In 2019, keywords are still among the most important ranking factors that Google searches for. As the algorithm has gotten more advanced, keyword match is much broader than it used to be even a few years ago, unless people “use quotes” for an exact keyword match. Keywords range from broad–Pizza, for instance–to very specific and local–Best Giant Pizza Invercargill–and one or the other might be better for you depending on the type and scale of your business.
Keywords are still the way that people search on Google, so it’s very unlikely that the day will come when they aren’t crucial to getting your site to rank. Using a combination of your target keyword–Best Giant Pizza Invercargill–and LSI terms which are other variations of your keyword–XXL Pizza Invercargill–naturally throughout the page shows that you’ve done your research and gives you the opportunity to rank for multiple related terms at once.
Loading speed seems to get more important to Google with each major change. In these days when the average internet speed of the Top 50 countries with the fastest internet exceeds 10 Mbps, people don’t want to wait long for pages to load anymore. In fact, now that the majority of internet users prefer to use mobile devices over desktops, over half of users claim that they will leave a site if it takes over 5 seconds to load. Optimising your site for mobile and prioritising fast page load times is essential for a good user experience, and can impact search results as well.
If a lot of other sites are linking to your site, Google takes that as a sign that you wrote something interesting and useful to other people. These links from other sites are known as inbound links or backlinks. Sometimes, these links come naturally, other times, you have to work for them, such as writing a guest post on someone else’s blog so you can link back to your own site. If you’re able to get a backlink from an authority site such as a government agency, you may even get a massive boost to your rankings!
While the five factors above are critical to your rankings, they also incorporate some of the other 195-some-odd elements that Google looks for to decide search result rankings. Other factors include things like Age of your Site, Content Rank, Keyword Density, Page Tags, Duplicate Content, Site Usability and many, many more. If you want to take a look at the list, check out this Entrepreneur.com article and scroll down to the Infographic.
Since Google itself is coy and never openly confirms how it ranks sites, be careful of any company that can guarantee a top spot in Google. No reputable agency can make such a guarantee, but will simply do their best to adhere to as many ranking factors as possible for your website.
Some companies use what’s known as black hat techniques to try and trick Google for short term gains. Sometimes, these are successful, but inevitably, Google will find out, leaving you with a penalty and dropping you off the first page deep into the abyss where you’ll have to work hard and long to find your way back up again.
Fortunately, few, if any of the billions of websites are perfectly optimised for ALL of the things Google is looking for. Even major corporations who have been around for decades have elements they can improve on; it’s the reason sites are updated so often.

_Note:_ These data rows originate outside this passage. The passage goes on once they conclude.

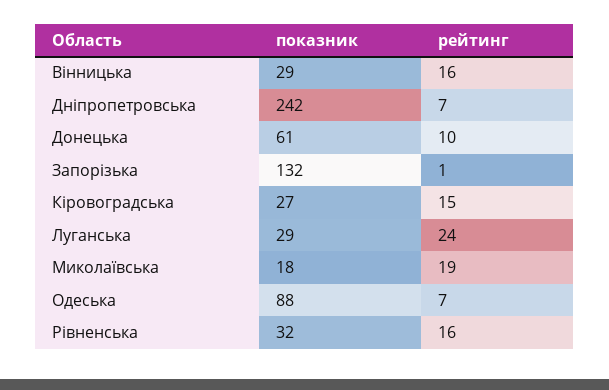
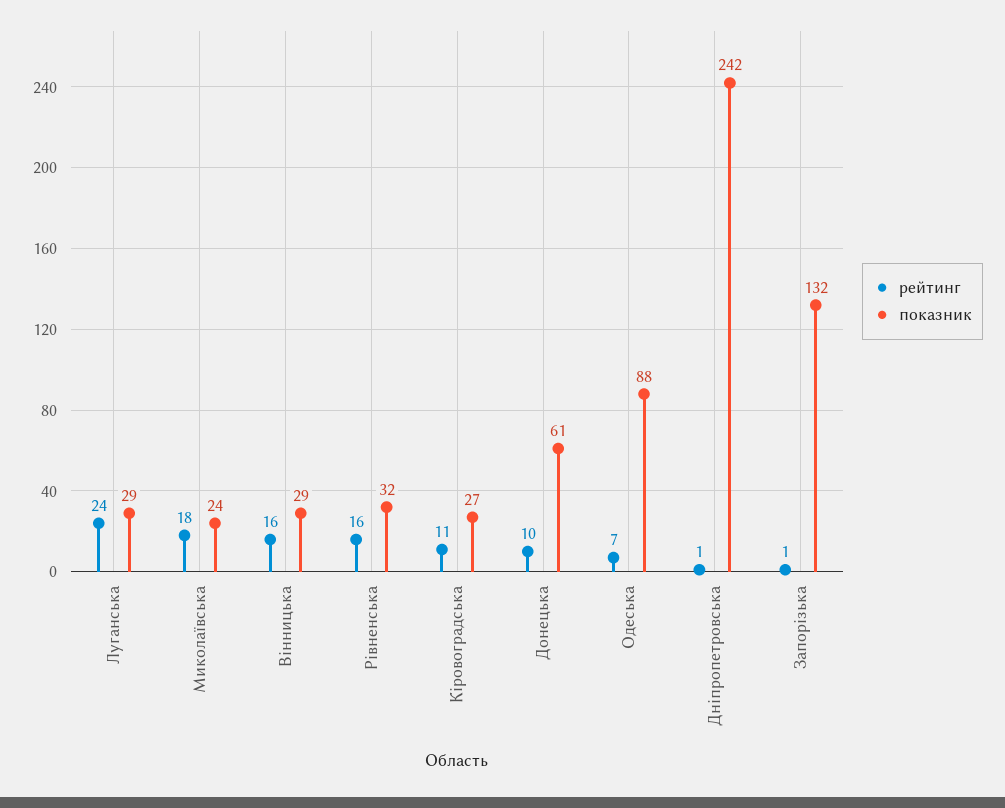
  {
    "показник": {
      "Вінницька": 29,
      "Дніпропетровська": 242,
      "Донецька": 61,
      "Запорізька": 132,
      "Кіровоградська": 27,
      "Луганська": 29,
-     "Миколаївська": 18,
+     "Миколаївська": 24,
      "Одеська": 88,
      "Рівненська": 32
    },
    "рейтинг": {
      "Вінницька": 16,
-     "Дніпропетровська": 7,
+     "Дніпропетровська": 1,
      "Донецька": 10,
      "Запорізька": 1,
-     "Кіровоградська": 15,
+     "Кіровоградська": 11,
      "Луганська": 24,
-     "Миколаївська": 19,
+     "Миколаївська": 18,
      "Одеська": 7,
      "Рівненська": 16
    }
  }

So then what should you focus on for your site? Have an intuitive site structure that’s easy to navigate. Write useful, relevant content about specific topics. Make sure your site is optimised for mobile devices and loads quickly. And get quality backlinks when possible. Sound like a lot of work? It is, and is the reason why an effective new website can’t be built in a day. Learning to build and maintain a quality website can be a full-time job itself, which is why many businesses work with marketing teams with proven success, so everyone can focus on what they do best.